▸ Description of the task
Return every line of the entries that includes the word "sobre".

(Data for this task begins)

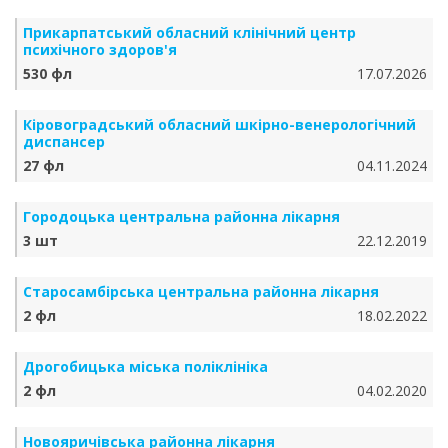
Прикарпатський обласний клінічний центр
психічного здоров'я
530 фл
17.07.2026
Кіровоградський обласний шкірно-венерологічний
диспансер
27 фл
04.11.2024
Городоцька центральна районна лікарня
3 шт
22.12.2019
Старосамбірська центральна районна лікарня
2 фл
18.02.2022
Дрогобицька міська поліклініка
2 фл
04.02.2020
Новояричівська районна лікарня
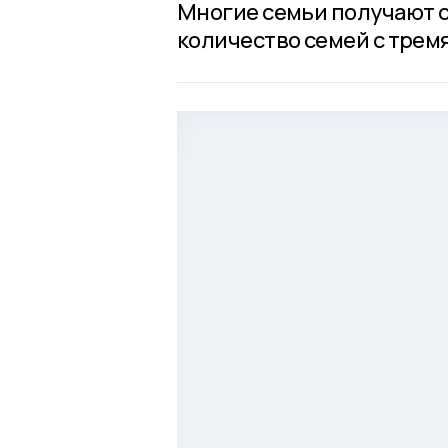
Многие семьи получают с
количество семей с тремя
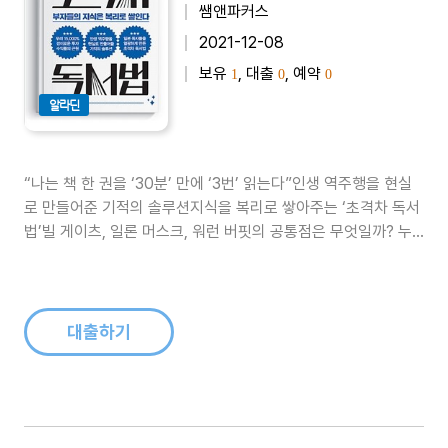
쌤앤파커스
2021-12-08
보유
, 대출
, 예약
1
0
0
알라딘
“나는 책 한 권을 ‘30분’ 만에 ‘3번’ 읽는다”인생 역주행을 현실
로 만들어준 기적의 솔루션지식을 복리로 쌓아주는 ‘초격차 독서
법’빌 게이츠, 일론 머스크, 워런 버핏의 공통점은 무엇일까? 누
구나 알고 있듯, 이들은 모두 세계적인 부자들이다. 그리고 또 한
가지 중요한 공통점이 있다. 바로 지독한 ‘독서광’이라는 것. 매년
어김없이 50권 이상 책을 읽는다는 빌 게이츠, 우주산업 지식은
..
대출하기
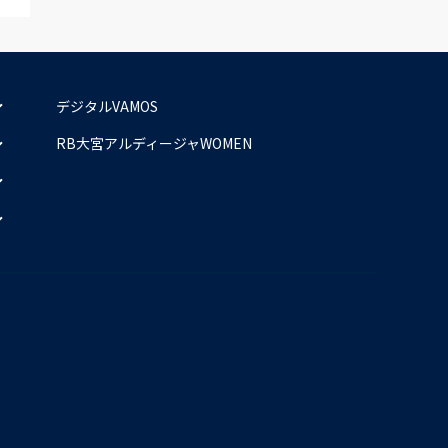
デジタルVAMOS
RB大宮アルディージャWOMEN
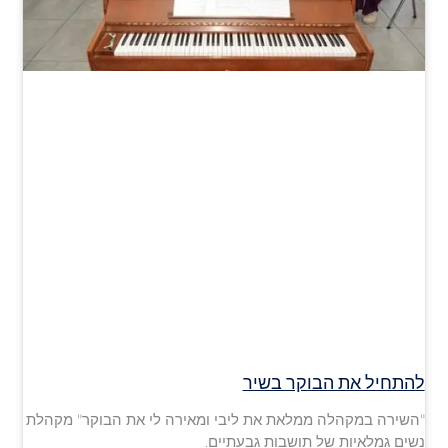
להתחיל את הבוקר בשיר
"השירה במקהלה ממלאת את ליבי ומאירה לי את הבוקר" מקהלת
נשים גמלאיות של תושבות גבעתיים.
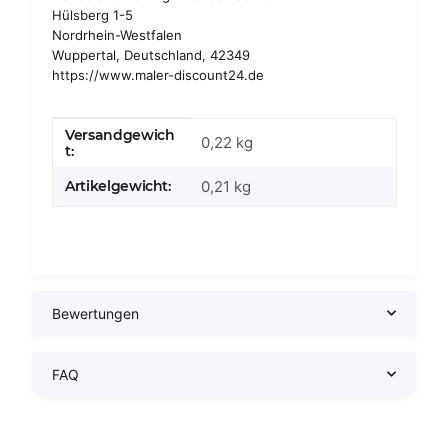
Hülsberg 1-5
Nordrhein-Westfalen
Wuppertal, Deutschland, 42349
https://www.maler-discount24.de
Versandgewich
Produkteigenschaft
Wert
0,22 kg
t:
Artikelgewicht:
0,21
kg
Bewertungen
FAQ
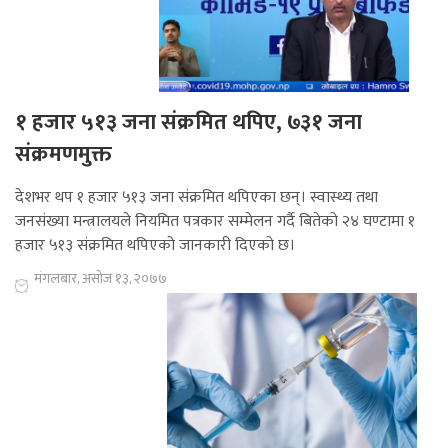
१ हजार ५१३ जना संक्रमित थपिए, ७३१ जना
संक्रमणमुक्त
देशभर थप १ हजार ५१३ जना संक्रमित थपिएका छन्। स्वास्थ्य तथा
जनसंख्या मन्त्रालयले नियमित पत्रकार सम्मेलन गर्दै बितेको २४ घण्टामा १
हजार ५१३ संक्रमित थपिएको जानकारी दिएको छ।
मंगलबार, असोज १३, २०७७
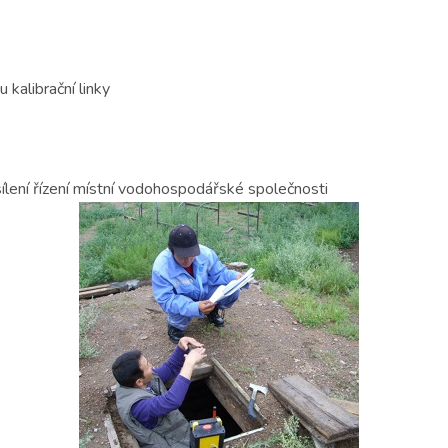
kalibrační linky
ílení řízení místní vodohospodářské společnosti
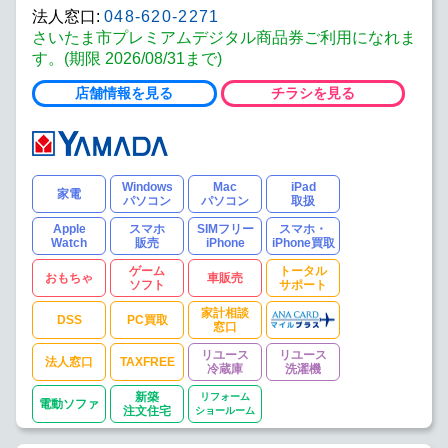
法人窓口:
048-620-2271
さいたま市プレミアムデジタル商品券ご利用になれま
す。(期限 2026/08/31まで)
店舗情報を見る
チラシを見る
Windows
Mac
iPad
家電
パソコン
パソコン
取扱
Apple
スマホ
SIMフリー
スマホ・
Watch
販売
iPhone
iPhone買取
ゲーム
トータル
おもちゃ
車販売
ソフト
サポート
家計相談
DSS
PC買取
窓口
リユース
リユース
法人窓口
TAXFREE
冷蔵庫
洗濯機
新築
リフォーム
電動ソファ
注文住宅
ショールーム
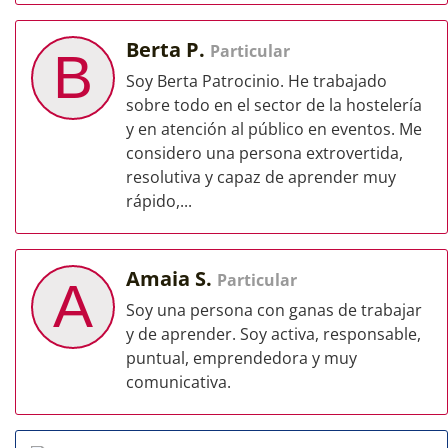
Berta P.
Particular
B
Soy Berta Patrocinio. He trabajado
sobre todo en el sector de la hostelería
y en atención al público en eventos. Me
considero una persona extrovertida,
resolutiva y capaz de aprender muy
rápido,...
Amaia S.
Particular
A
Soy una persona con ganas de trabajar
y de aprender. Soy activa, responsable,
puntual, emprendedora y muy
comunicativa.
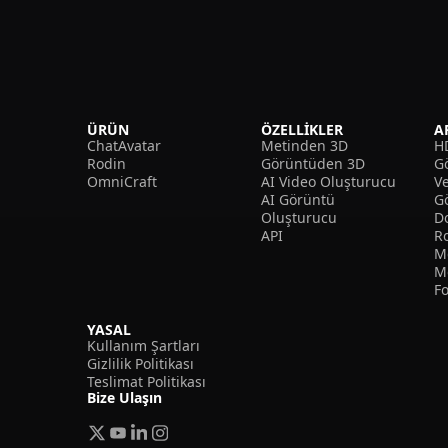
ÜRÜN
ÖZELLIKLER
A
ChatAvatar
Metinden 3D
H
Rodin
Görüntüden 3D
Gö
OmniCraft
AI Video Oluşturucu
V
AI Görüntü
G
Oluşturucu
D
API
R
M
M
F
YASAL
Kullanım Şartları
Gizlilik Politikası
Teslimat Politikası
Bize Ulaşın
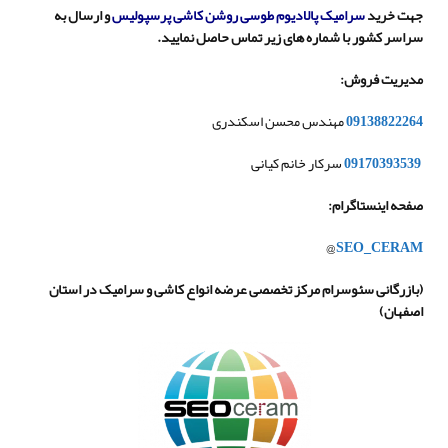
جهت خرید
سرامیک پالادیوم طوسی روشن کاشی پرسپولیس
و ارسال به
سراسر کشور با شماره های زیر تماس حاصل نمایید.
مدیریت فروش
:
09138822264
مهندس محسن اسکندری
09170393539
سرکار خانم کیانی
صفحه اینستاگرام
:
@
SEO_CERAM
(
بازرگانی سئوسرام مرکز تخصصی عرضه انواع کاشی و سرامیک در استان
اصفهان
)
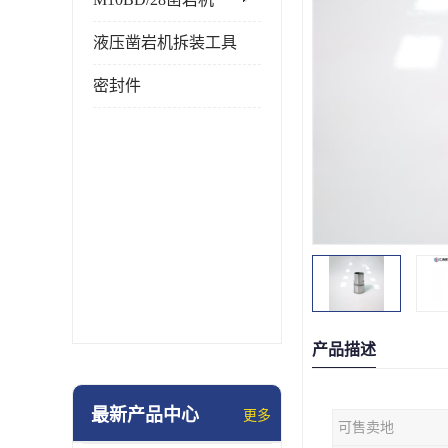
液压凿岩机拆装工具
密封件
产品描述
最新产品中心
更多
可售卖地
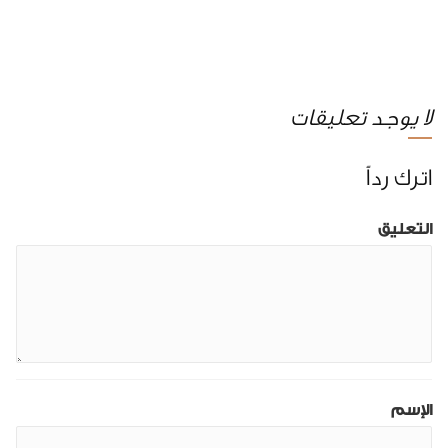
لا يوجد تعليقات
اترك رداً
التعليق
الإسم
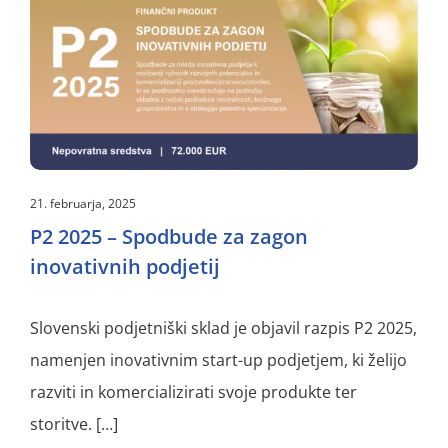
21. februarja, 2025
P2 2025 – Spodbude za zagon
inovativnih podjetij
Slovenski podjetniški sklad je objavil razpis P2 2025,
namenjen inovativnim start-up podjetjem, ki želijo
razviti in komercializirati svoje produkte ter
storitve. […]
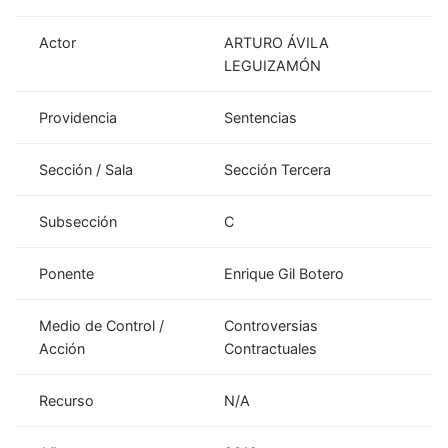
Actor
ARTURO ÁVILA
LEGUIZAMÓN
Providencia
Sentencias
Sección / Sala
Sección Tercera
Subsección
C
Ponente
Enrique Gil Botero
Medio de Control /
Controversias
Acción
Contractuales
Recurso
N/A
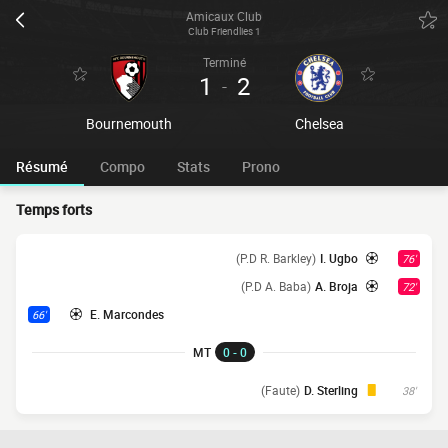
Amicaux Club
Club Friendlies 1
Terminé
1
2
-
Bournemouth
Chelsea
Résumé
Compo
Stats
Prono
Temps forts
(P.D R. Barkley)
I. Ugbo
76'
(P.D A. Baba)
A. Broja
72'
E. Marcondes
66'
MT
0 - 0
(Faute)
D. Sterling
38'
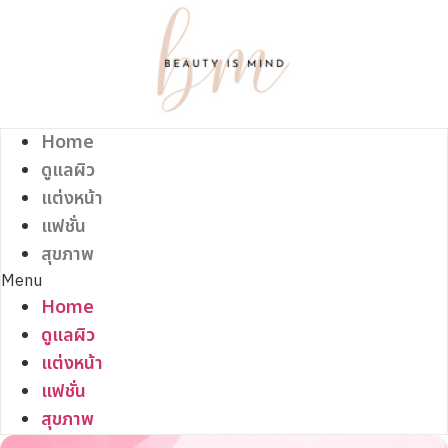
Skip
to
content
Home
ดูแลผิว
แต่งหน้า
แฟชั่น
สุขภาพ
Menu
Home
ดูแลผิว
แต่งหน้า
แฟชั่น
สุขภาพ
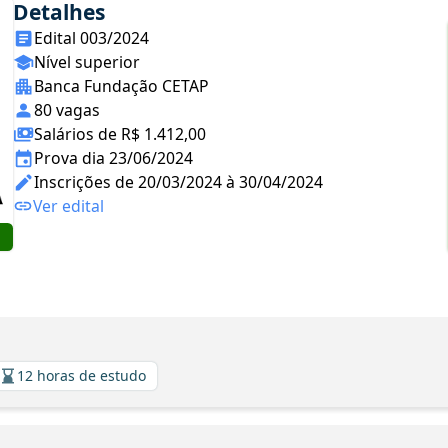
Detalhes
Edital 003/2024
Nível superior
Banca Fundação CETAP
80 vagas
Salários de R$ 1.412,00
Prova dia 23/06/2024
Inscrições de 20/03/2024 à 30/04/2024
Ver edital
12 horas de estudo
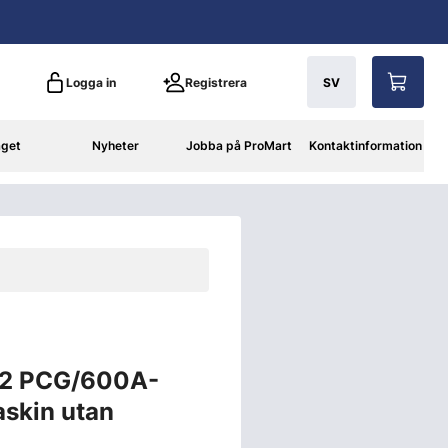
Logga in
Registrera
SV
aget
Nyheter
Jobba på ProMart
Kontaktinformation
12 PCG/600A-
askin utan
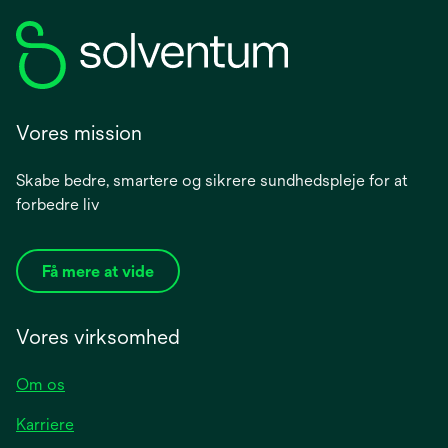
Vores mission
Skabe bedre, smartere og sikrere sundhedspleje for at
forbedre liv
Få mere at vide
Vores virksomhed
Om os
Karriere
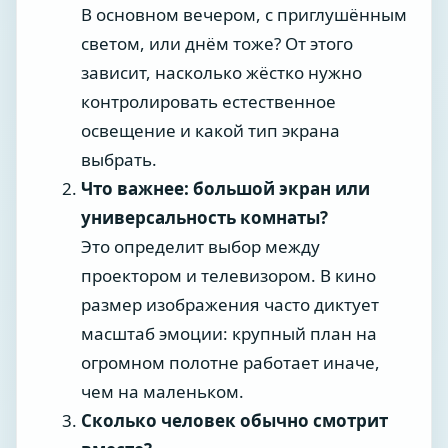
В основном вечером, с приглушённым
светом, или днём тоже? От этого
зависит, насколько жёстко нужно
контролировать естественное
освещение и какой тип экрана
выбрать.
Что важнее: большой экран или
универсальность комнаты?
Это определит выбор между
проектором и телевизором. В кино
размер изображения часто диктует
масштаб эмоции: крупный план на
огромном полотне работает иначе,
чем на маленьком.
Сколько человек обычно смотрит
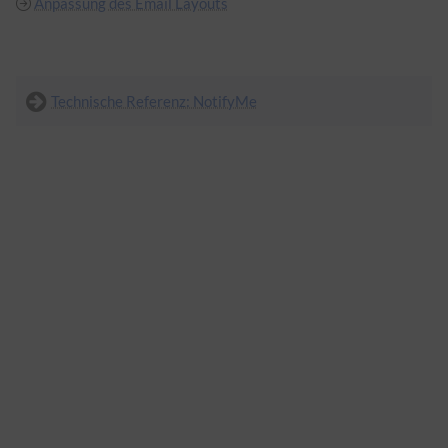
Anpassung des Email Layouts
Technische Referenz: NotifyMe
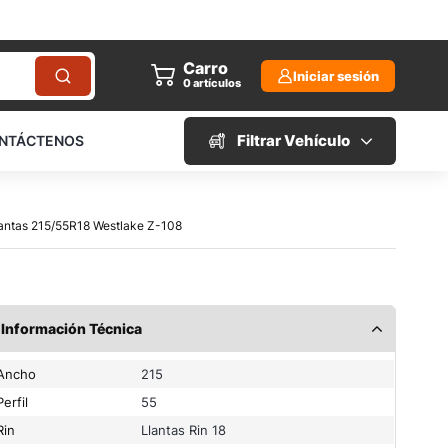
Carro
Iniciar sesión
0
artículos
Filtrar Vehículo
NTÁCTENOS
Llantas 215/55R18 Westlake Z-108
Información Técnica
Ancho
215
Perfil
55
Rin
Llantas Rin 18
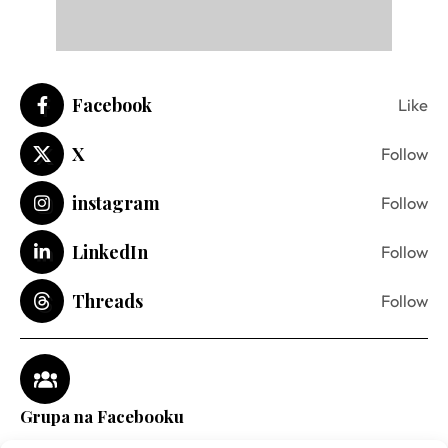
Facebook
Like
X
Follow
instagram
Follow
LinkedIn
Follow
Threads
Follow
Grupa na Facebooku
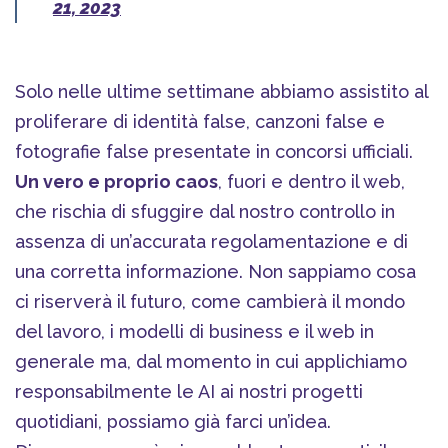
21, 2023
Solo nelle ultime settimane abbiamo assistito al
proliferare di identità false, canzoni false e
fotografie false presentate in concorsi ufficiali.
Un vero e proprio caos
, fuori e dentro il web,
che rischia di sfuggire dal nostro controllo in
assenza di un’accurata regolamentazione e di
una corretta informazione. Non sappiamo cosa
ci riserverà il futuro, come cambierà il mondo
del lavoro, i modelli di business e il web in
generale ma, dal momento in cui applichiamo
responsabilmente le AI ai nostri progetti
quotidiani, possiamo già farci un’idea.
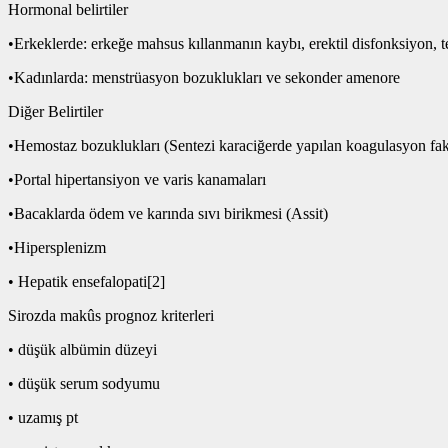
Hormonal belirtiler
•Erkeklerde: erkeğe mahsus kıllanmanın kaybı, erektil disfonksiyon, tes
•Kadınlarda: menstrüasyon bozuklukları ve sekonder amenore
Diğer Belirtiler
•Hemostaz bozuklukları (Sentezi karaciğerde yapılan koagulasyon fakt
•Portal hipertansiyon ve varis kanamaları
•Bacaklarda ödem ve karında sıvı birikmesi (Assit)
•Hipersplenizm
• Hepatik ensefalopati[2]
Sirozda makûs prognoz kriterleri
• düşük albümin düzeyi
• düşük serum sodyumu
• uzamış pt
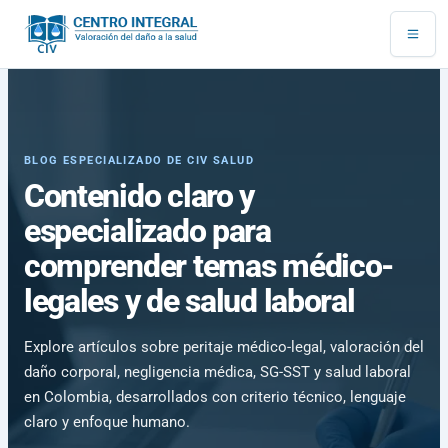
Ir
al
contenido
BLOG ESPECIALIZADO DE CIV SALUD
Contenido claro y
especializado para
comprender temas médico-
legales y de salud laboral
Explore artículos sobre peritaje médico-legal, valoración del
daño corporal, negligencia médica, SG-SST y salud laboral
en Colombia, desarrollados con criterio técnico, lenguaje
claro y enfoque humano.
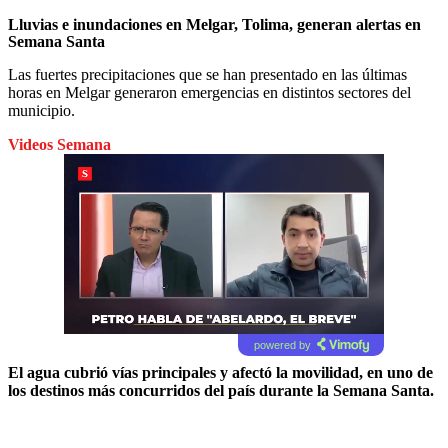
Lluvias e inundaciones en Melgar, Tolima, generan alertas en
Semana Santa
Las fuertes precipitaciones que se han presentado en las últimas
horas en Melgar generaron emergencias en distintos sectores del
municipio.
Videos Semana
powered by
El agua cubrió vías principales y afectó la movilidad, en uno de
los destinos más concurridos del país durante la Semana Santa.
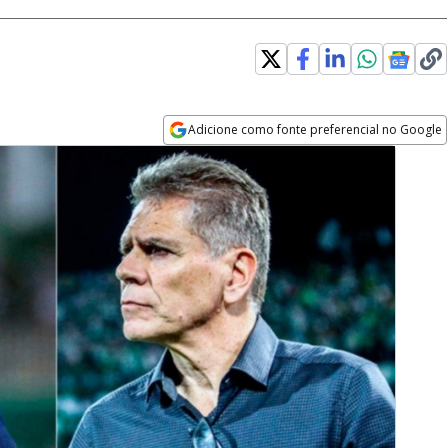
Adicione como fonte preferencial no Google
Opens in new window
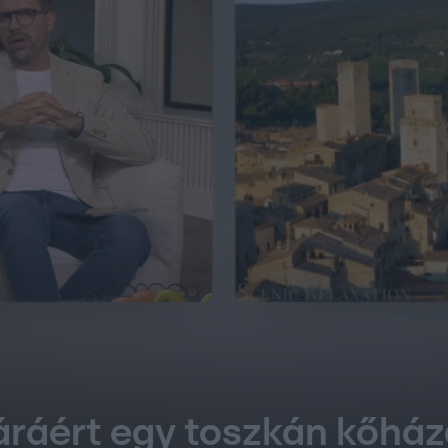
áráért egy toszkán kőház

(Data for this task ends)

▸ Exercise solution
sobre todo en el sector de la hostelería
Explore artículos sobre peritaje médico-legal, valoración del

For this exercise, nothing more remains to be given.